Problem
Reproduce the text below character for character, starting at the line that has "Esta obra está bajo una" and ending after the line that has "Libros relacionados".

Dataset content
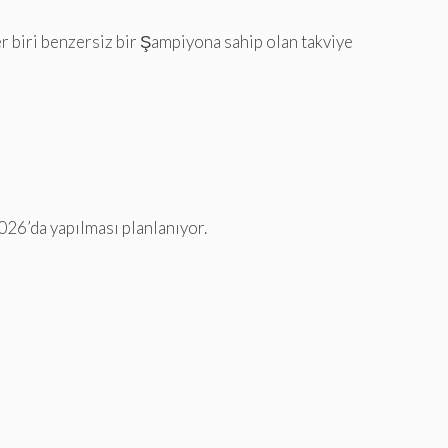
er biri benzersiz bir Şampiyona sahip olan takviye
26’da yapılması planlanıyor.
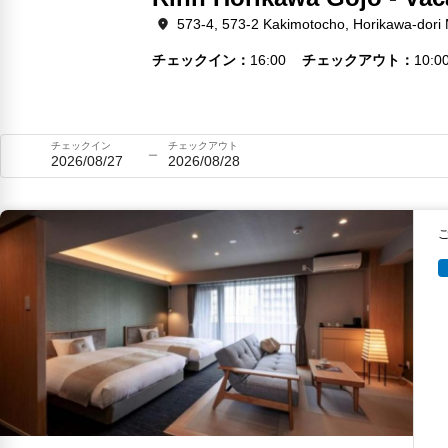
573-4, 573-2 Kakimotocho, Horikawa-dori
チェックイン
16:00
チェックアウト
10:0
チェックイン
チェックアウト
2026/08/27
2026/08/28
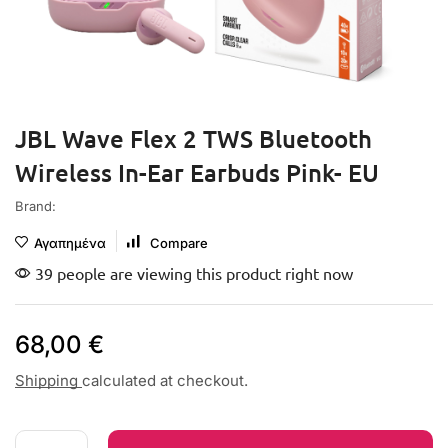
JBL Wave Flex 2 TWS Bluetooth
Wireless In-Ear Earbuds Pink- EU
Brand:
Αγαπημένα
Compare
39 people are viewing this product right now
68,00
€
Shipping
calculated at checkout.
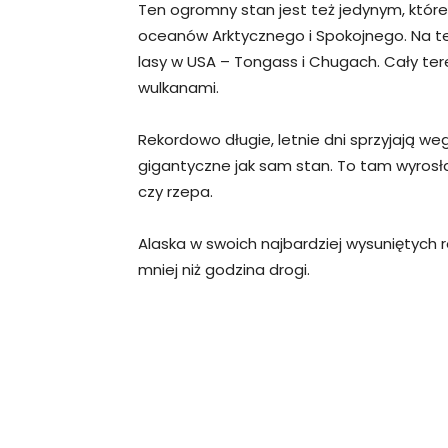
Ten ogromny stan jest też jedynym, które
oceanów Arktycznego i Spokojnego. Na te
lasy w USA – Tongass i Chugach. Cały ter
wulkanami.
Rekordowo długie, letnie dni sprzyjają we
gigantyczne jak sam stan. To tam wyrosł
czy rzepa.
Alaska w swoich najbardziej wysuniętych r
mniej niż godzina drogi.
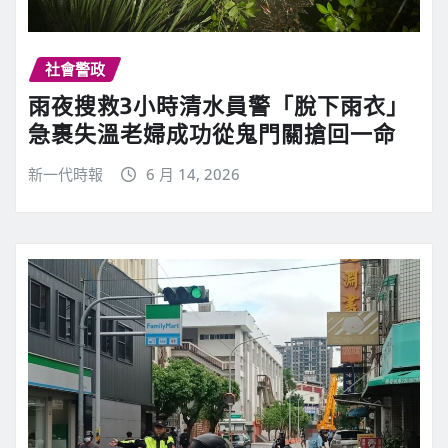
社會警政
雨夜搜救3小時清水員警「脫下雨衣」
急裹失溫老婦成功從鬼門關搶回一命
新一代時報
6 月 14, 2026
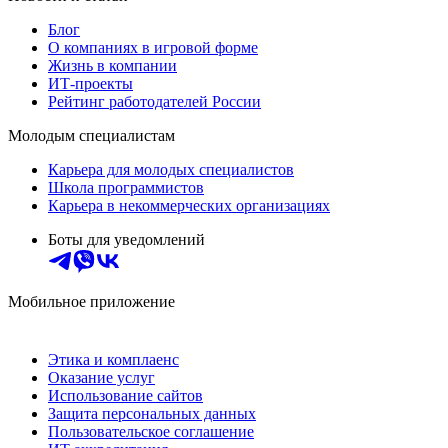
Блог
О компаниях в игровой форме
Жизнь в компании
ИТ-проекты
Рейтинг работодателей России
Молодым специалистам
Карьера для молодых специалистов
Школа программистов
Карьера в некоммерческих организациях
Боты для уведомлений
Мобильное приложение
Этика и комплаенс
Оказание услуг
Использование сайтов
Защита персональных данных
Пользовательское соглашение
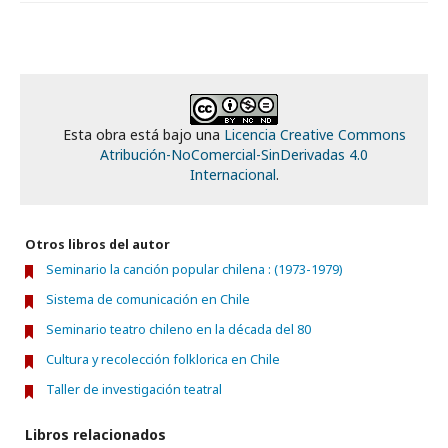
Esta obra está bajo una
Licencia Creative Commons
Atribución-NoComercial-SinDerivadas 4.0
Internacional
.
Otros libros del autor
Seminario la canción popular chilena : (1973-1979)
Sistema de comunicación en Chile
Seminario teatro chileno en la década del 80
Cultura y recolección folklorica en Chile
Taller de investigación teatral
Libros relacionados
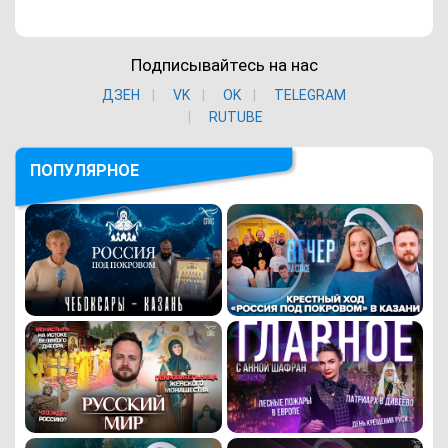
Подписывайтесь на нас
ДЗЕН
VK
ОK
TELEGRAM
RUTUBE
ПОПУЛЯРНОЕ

--

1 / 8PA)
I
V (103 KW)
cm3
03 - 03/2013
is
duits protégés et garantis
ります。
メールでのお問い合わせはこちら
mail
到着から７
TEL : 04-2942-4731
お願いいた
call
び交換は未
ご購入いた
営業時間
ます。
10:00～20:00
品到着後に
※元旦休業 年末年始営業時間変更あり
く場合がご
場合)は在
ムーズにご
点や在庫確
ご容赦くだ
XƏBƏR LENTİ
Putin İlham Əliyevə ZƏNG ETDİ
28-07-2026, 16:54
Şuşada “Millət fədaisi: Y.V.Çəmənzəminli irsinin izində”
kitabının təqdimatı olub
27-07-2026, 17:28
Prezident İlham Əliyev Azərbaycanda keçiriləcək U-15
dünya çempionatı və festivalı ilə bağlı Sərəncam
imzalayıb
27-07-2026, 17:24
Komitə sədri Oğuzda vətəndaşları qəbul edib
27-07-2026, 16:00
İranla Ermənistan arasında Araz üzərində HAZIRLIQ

Written answer
Esta obra está bajo una
Licencia Creative Commons
Atribución-NoComercial-SinDerivadas 4.0
Internacional
.
Otros libros del autor
Seminario la canción popular chilena : (1973-1979)
Sistema de comunicación en Chile
Seminario teatro chileno en la década del 80
Cultura y recolección folklorica en Chile
Taller de investigación teatral
Libros relacionados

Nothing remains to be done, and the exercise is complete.